On Thursday 03 June 2004 18:42, Ow Mun Heng wrote:
>On Thu, 2004-06-03 at 02:18, Peter Cannon wrote:
>> Hi Jeam-Marie
>>
>> On Thursday 03 Jun 2004 03:41, vejmarie at numericable.fr wrote:
>> > It is clicking let's say every 10 to 30 s like if the head of
>> > the hardrive where put in an off position and restarted or like
>> > if my disk was going to die.
>>
>> I don't have the answer as even after 8 months I'm still a novice
>> but, the same problem happend with FC 1 now I'm not sure of the
>> exact kernel issue I think it was about three back (FC1 Kernels
>> that is) as you said it sounded like the heads were extending to
>> far on the platters this usually indicates imminent hardware
>> failure, however on the next issue of kernel (which if memory
>> serves me, was very fast) the problem was fixed so I take the view
>> that the problem lies in the kernel.
>
>Hmm.. sound like my problem too.. D600 with factory 30GB(fujitsu),
> no clicking..
>
>Upgraded to 80GB(hitachi) and there's the clicking.

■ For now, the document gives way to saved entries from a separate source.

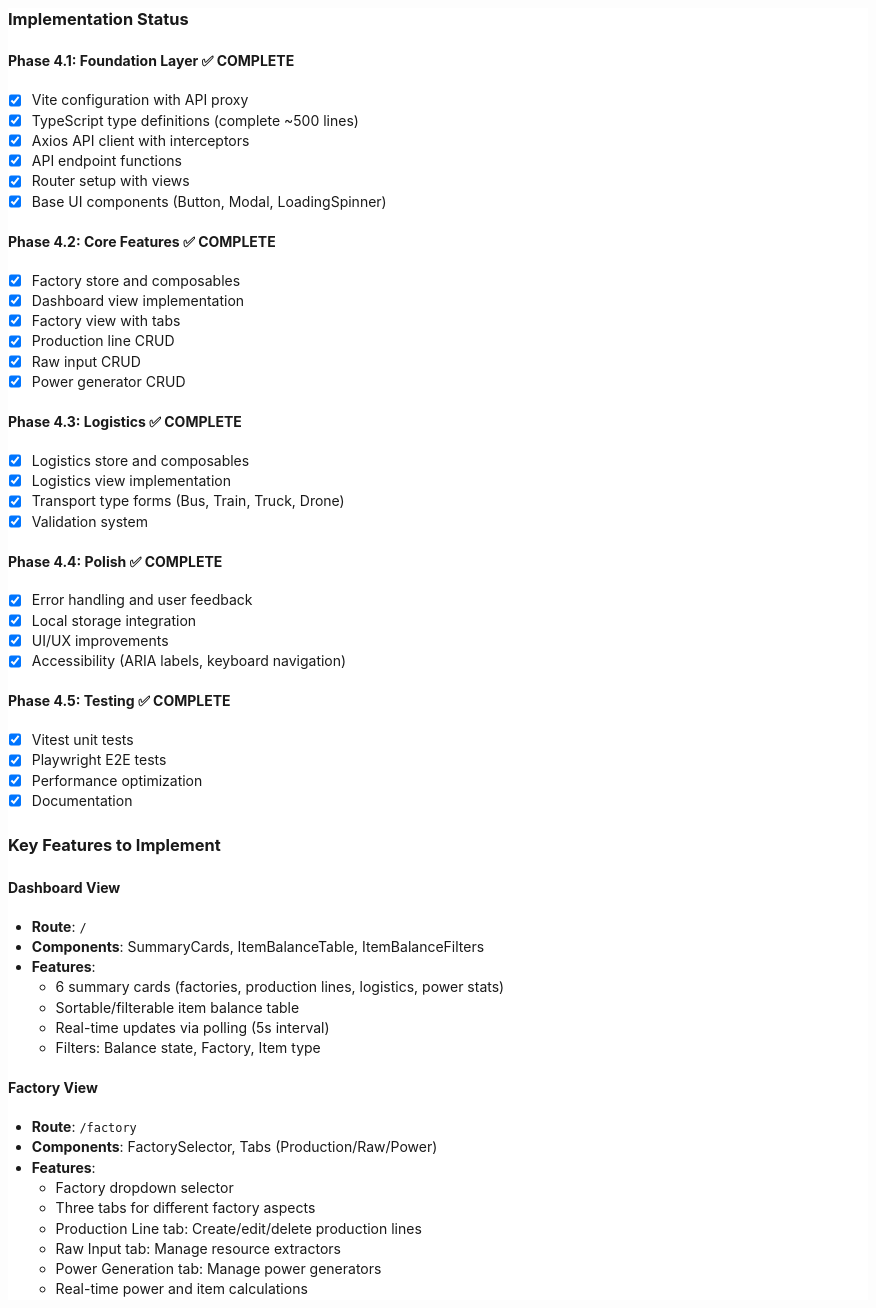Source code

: ### Implementation Status

#### Phase 4.1: Foundation Layer ✅ COMPLETE
- [x] Vite configuration with API proxy
- [x] TypeScript type definitions (complete ~500 lines)
- [x] Axios API client with interceptors
- [x] API endpoint functions
- [x] Router setup with views
- [x] Base UI components (Button, Modal, LoadingSpinner)

#### Phase 4.2: Core Features ✅ COMPLETE
- [x] Factory store and composables
- [x] Dashboard view implementation
- [x] Factory view with tabs
- [x] Production line CRUD
- [x] Raw input CRUD
- [x] Power generator CRUD

#### Phase 4.3: Logistics ✅ COMPLETE
- [x] Logistics store and composables
- [x] Logistics view implementation
- [x] Transport type forms (Bus, Train, Truck, Drone)
- [x] Validation system

#### Phase 4.4: Polish ✅ COMPLETE
- [x] Error handling and user feedback
- [x] Local storage integration
- [x] UI/UX improvements
- [x] Accessibility (ARIA labels, keyboard navigation)

#### Phase 4.5: Testing ✅ COMPLETE
- [x] Vitest unit tests
- [x] Playwright E2E tests
- [x] Performance optimization
- [x] Documentation

### Key Features to Implement

#### Dashboard View
- **Route**: `/`
- **Components**: SummaryCards, ItemBalanceTable, ItemBalanceFilters
- **Features**:
  - 6 summary cards (factories, production lines, logistics, power stats)
  - Sortable/filterable item balance table
  - Real-time updates via polling (5s interval)
  - Filters: Balance state, Factory, Item type

#### Factory View
- **Route**: `/factory`
- **Components**: FactorySelector, Tabs (Production/Raw/Power)
- **Features**:
  - Factory dropdown selector
  - Three tabs for different factory aspects
  - Production Line tab: Create/edit/delete production lines
  - Raw Input tab: Manage resource extractors
  - Power Generation tab: Manage power generators
  - Real-time power and item calculations
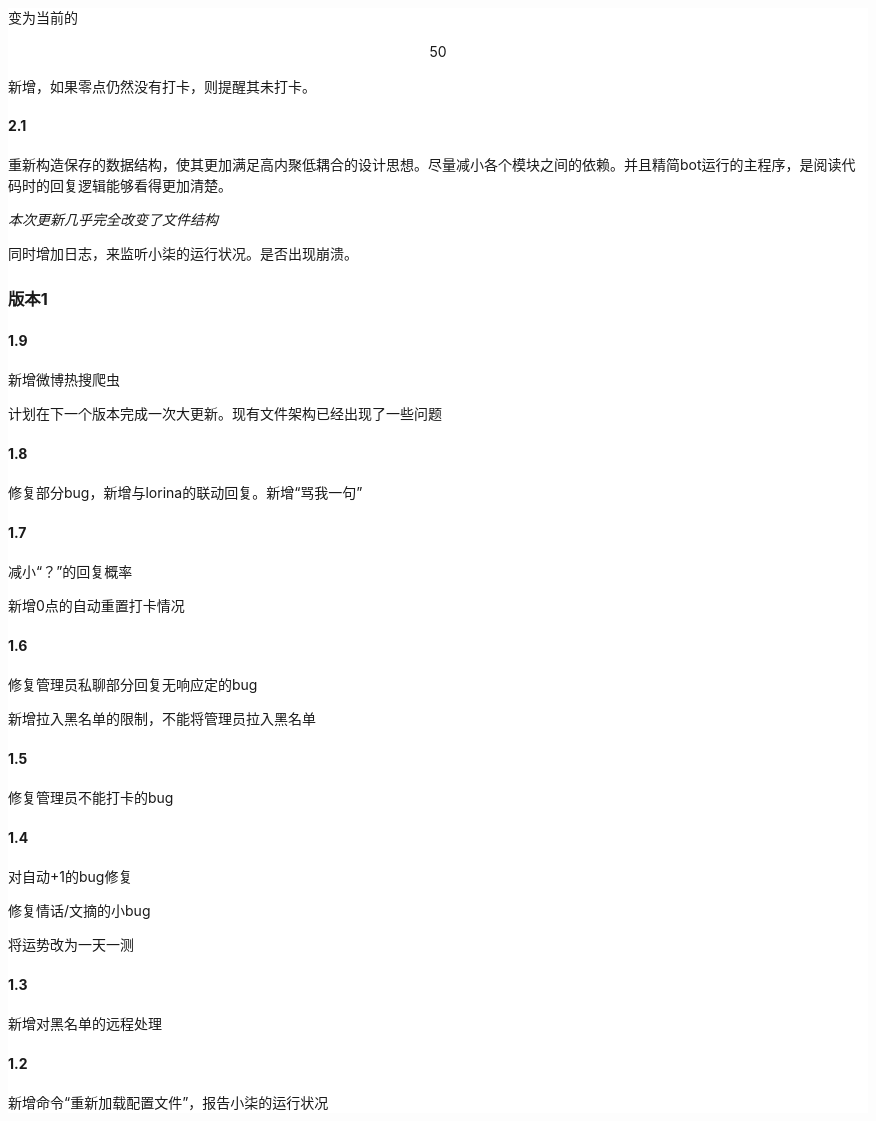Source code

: 变为当前的

$$
50
$$

新增，如果零点仍然没有打卡，则提醒其未打卡。

#### 2.1

重新构造保存的数据结构，使其更加满足高内聚低耦合的设计思想。尽量减小各个模块之间的依赖。并且精简bot运行的主程序，是阅读代码时的回复逻辑能够看得更加清楚。

*本次更新几乎完全改变了文件结构*

同时增加日志，来监听小柒的运行状况。是否出现崩溃。

### 版本1

#### 1.9

新增微博热搜爬虫

计划在下一个版本完成一次大更新。现有文件架构已经出现了一些问题

#### 1.8

修复部分bug，新增与lorina的联动回复。新增“骂我一句”

#### 1.7

减小“？”的回复概率

新增0点的自动重置打卡情况

#### 1.6

修复管理员私聊部分回复无响应定的bug

新增拉入黑名单的限制，不能将管理员拉入黑名单

#### 1.5

修复管理员不能打卡的bug

#### 1.4

对自动+1的bug修复

修复情话/文摘的小bug

将运势改为一天一测

#### 1.3

新增对黑名单的远程处理

#### 1.2

新增命令“重新加载配置文件”，报告小柒的运行状况
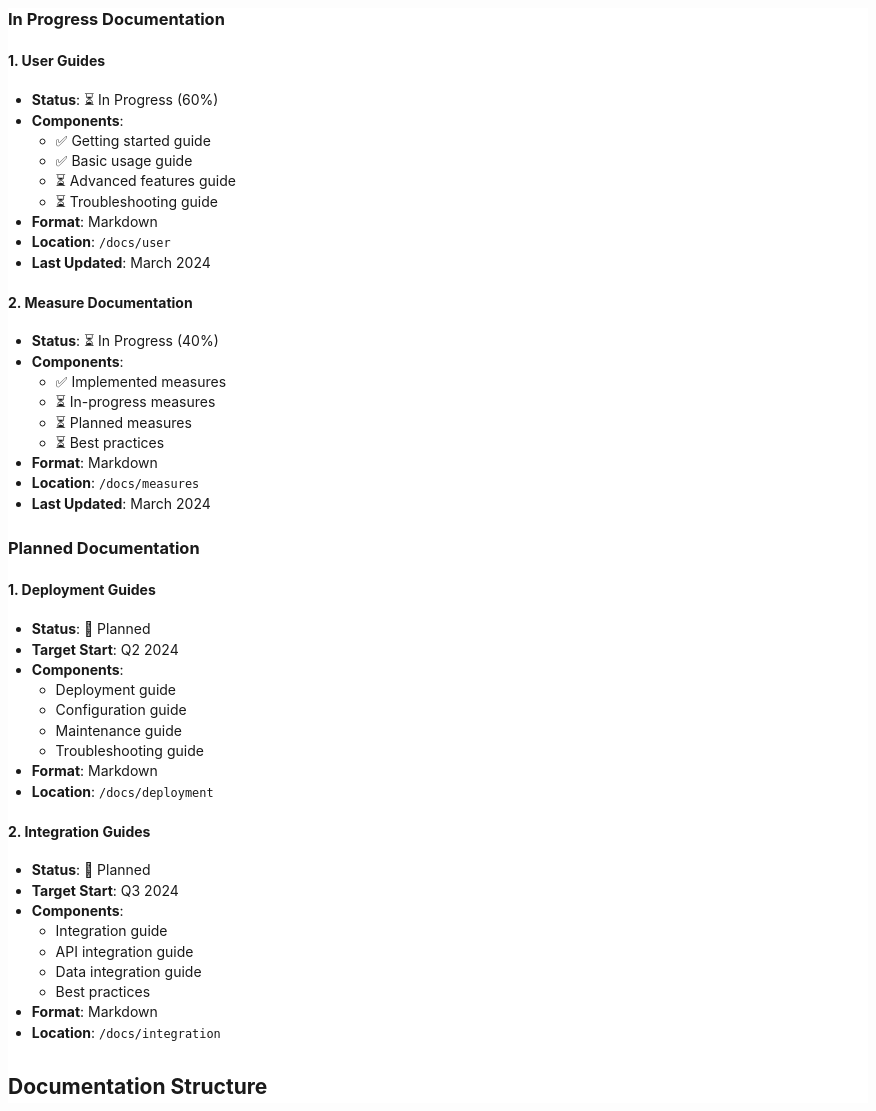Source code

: ### In Progress Documentation

#### 1. User Guides
- **Status**: ⏳ In Progress (60%)
- **Components**:
  - ✅ Getting started guide
  - ✅ Basic usage guide
  - ⏳ Advanced features guide
  - ⏳ Troubleshooting guide
- **Format**: Markdown
- **Location**: `/docs/user`
- **Last Updated**: March 2024

#### 2. Measure Documentation
- **Status**: ⏳ In Progress (40%)
- **Components**:
  - ✅ Implemented measures
  - ⏳ In-progress measures
  - ⏳ Planned measures
  - ⏳ Best practices
- **Format**: Markdown
- **Location**: `/docs/measures`
- **Last Updated**: March 2024

### Planned Documentation

#### 1. Deployment Guides
- **Status**: 📅 Planned
- **Target Start**: Q2 2024
- **Components**:
  - Deployment guide
  - Configuration guide
  - Maintenance guide
  - Troubleshooting guide
- **Format**: Markdown
- **Location**: `/docs/deployment`

#### 2. Integration Guides
- **Status**: 📅 Planned
- **Target Start**: Q3 2024
- **Components**:
  - Integration guide
  - API integration guide
  - Data integration guide
  - Best practices
- **Format**: Markdown
- **Location**: `/docs/integration`

## Documentation Structure
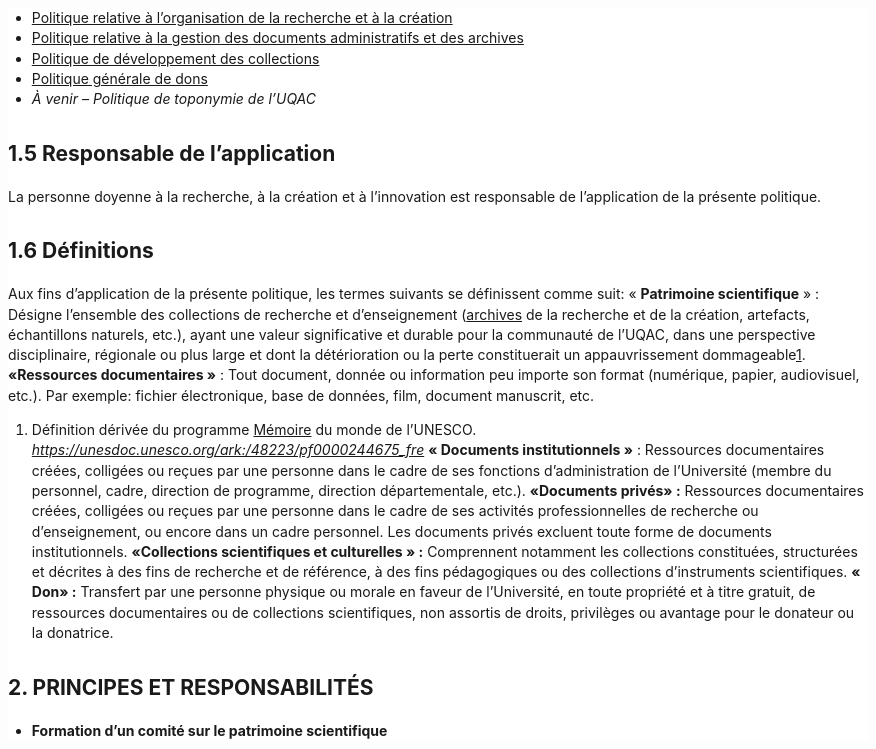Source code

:   * [Politique relative à l’organisation de la recherche et à la création](https://www.uqac.ca/mgestion/politique-relative-au-patrimoine-scientifique/<https:/www.uqac.ca/mgestion/chapitre-3/reglement-relatif-a-la-recherche-et-a-la-creation/politique-relative-a-lorganisation-de-la-recherche-et-de-la-creation/#%3A%7E%3Atext%3DL%27UQAC%20est%20responsable%20de%2Cdes%20membres%20en%20tout%20temps>)
  * [Politique relative à la gestion des documents administratifs et des archives](https://www.uqac.ca/mgestion/politique-relative-au-patrimoine-scientifique/<https:/www.uqac.ca/mgestion/chapitre-4/reglement-relatif-aux-ressources-informationnelles/politique-relative-a-la-gestion-des-documents-administratifs-et-des-archives/#%3A%7E%3Atext%3DLes%20documents%20inactifs%20jusqu%27alors%2Cl%27exercice%20de%20ses%20fonctions>)
  * [Politique de développement des collections](https://www.uqac.ca/mgestion/politique-relative-au-patrimoine-scientifique/<https:/www.uqac.ca/mgestion/chapitre-3/reglement-relatif-aux-departements-aux-unites-pedagogiques-et-au-soutien-aux-enseignants/politique-de-developpement-des-collections/>)
  * [Politique générale de dons](https://www.uqac.ca/mgestion/politique-relative-au-patrimoine-scientifique/<https:/www.uqac.ca/mgestion/chapitre-2/reglement-sur-les-relations-publiques-les-communications-et-les-evenements-institutionnels-de-luqac/politique-generale-de-dons/>)
  * _À venir – Politique de toponymie de l’UQAC_


## 1.5 Responsable de l’application
La personne doyenne à la recherche, à la création et à l’innovation est responsable de l’application de la présente politique.
## 1.6 Définitions
Aux fins d’application de la présente politique, les termes suivants se définissent comme suit:
« **Patrimoine scientifique** » : Désigne l’ensemble des collections de recherche et d’enseignement ([archives](https://www.uqac.ca/mgestion/politique-relative-au-patrimoine-scientifique/<https:/www.uqac.ca/mgestion/lexique/archives/>) de la recherche et de la création, artefacts, échantillons naturels, etc.), ayant une valeur significative et durable pour la communauté de l’UQAC, dans une perspective disciplinaire, régionale ou plus large et dont la détérioration ou la perte constituerait un appauvrissement dommageable[1](https://www.uqac.ca/mgestion/politique-relative-au-patrimoine-scientifique/<#_bookmark0>).
**«Ressources documentaires »** : Tout document, donnée ou information peu importe son format (numérique, papier, audiovisuel, etc.). Par exemple: fichier électronique, base de données, film, document manuscrit, etc.
1. Définition dérivée du programme [Mémoire](https://www.uqac.ca/mgestion/politique-relative-au-patrimoine-scientifique/<https:/www.uqac.ca/mgestion/lexique/memoire/>) du monde de l’UNESCO. _https://unesdoc.unesco.org/ark:/48223/pf0000244675_fre_
**« Documents institutionnels »** : Ressources documentaires créées, colligées ou reçues par une personne dans le cadre de ses fonctions d’administration de l’Université (membre du personnel, cadre, direction de programme, direction départementale, etc.).
**«Documents privés» :** Ressources documentaires créées, colligées ou reçues par une personne dans le cadre de ses activités professionnelles de recherche ou d’enseignement, ou encore dans un cadre personnel. Les documents privés excluent toute forme de documents institutionnels.
**«Collections scientifiques et culturelles » :** Comprennent notamment les collections constituées, structurées et décrites à des fins de recherche et de référence, à des fins pédagogiques ou des collections d’instruments scientifiques.
**« Don» :** Transfert par une personne physique ou morale en faveur de l’Université, en toute propriété et à titre gratuit, de ressources documentaires ou de collections scientifiques, non assortis de droits, privilèges ou avantage pour le donateur ou la donatrice.
## 2. PRINCIPES ET RESPONSABILITÉS
  * **Formation d’un comité sur le patrimoine scientifique**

Checked smartd,
> no problems with the drive.
>
>Been like 1+ months. No problems (touch wood). I thing I do notice
> is that it seems to happen is the drive's Hot. or not doing
> anything. Once I get XMMS running or reading some files or ls -laR,
> it goes off.
>
>Funny..

Not to the drive I'm afraid.

This clicking is the drive itself doing whats known as thermal 
recalibrations.  Its aware of the tempurature rise, knows that the 
disks are growing with the heat, and is relocating a few tracks here 
and there in order to keep its ability to seek up to date as the 
physical dimensions of the disk change.  When the disk gets busy, the 
seeks associated with the activity usually furnish the correction 
info it needs, or the seeks may become buried in the normal activity 
noises.

I don't mind it occasionally, say every 5 to 10 minutes as it warms 
up, but if it gets too warm, they will continue essentially non-stop.  
If after say half an hour of warmup, it is still doing it frequently, 
then consider re-arranging the drives mountings for better cooling,  
like leaving an open bay on both sides of it, or mounting it in a 
drive cooler thats then mounted in a 5.25" bay.  Additional cooling 
fans to improve the internal circulation may help, but don't make the 
mistake of adding rear panel exhaust only fans without opening up the 
fan port (putting an intake fan there is even better) on the front 
fan pad most boxes have so that the PSU fan isn't starved for air, 
and cooking the PSU.

Any drive that does this non-stop in a box thats up 24/7/365 can 
expect to have a problem, and according to Murphy's Law, will fail 10 
days after the warranty expires.  It ruins your whole day when that 
happens.

-- 
Cheers, Gene
"There are four boxes to be used in defense of liberty:
 soap, ballot, jury, and ammo. Please use in that order."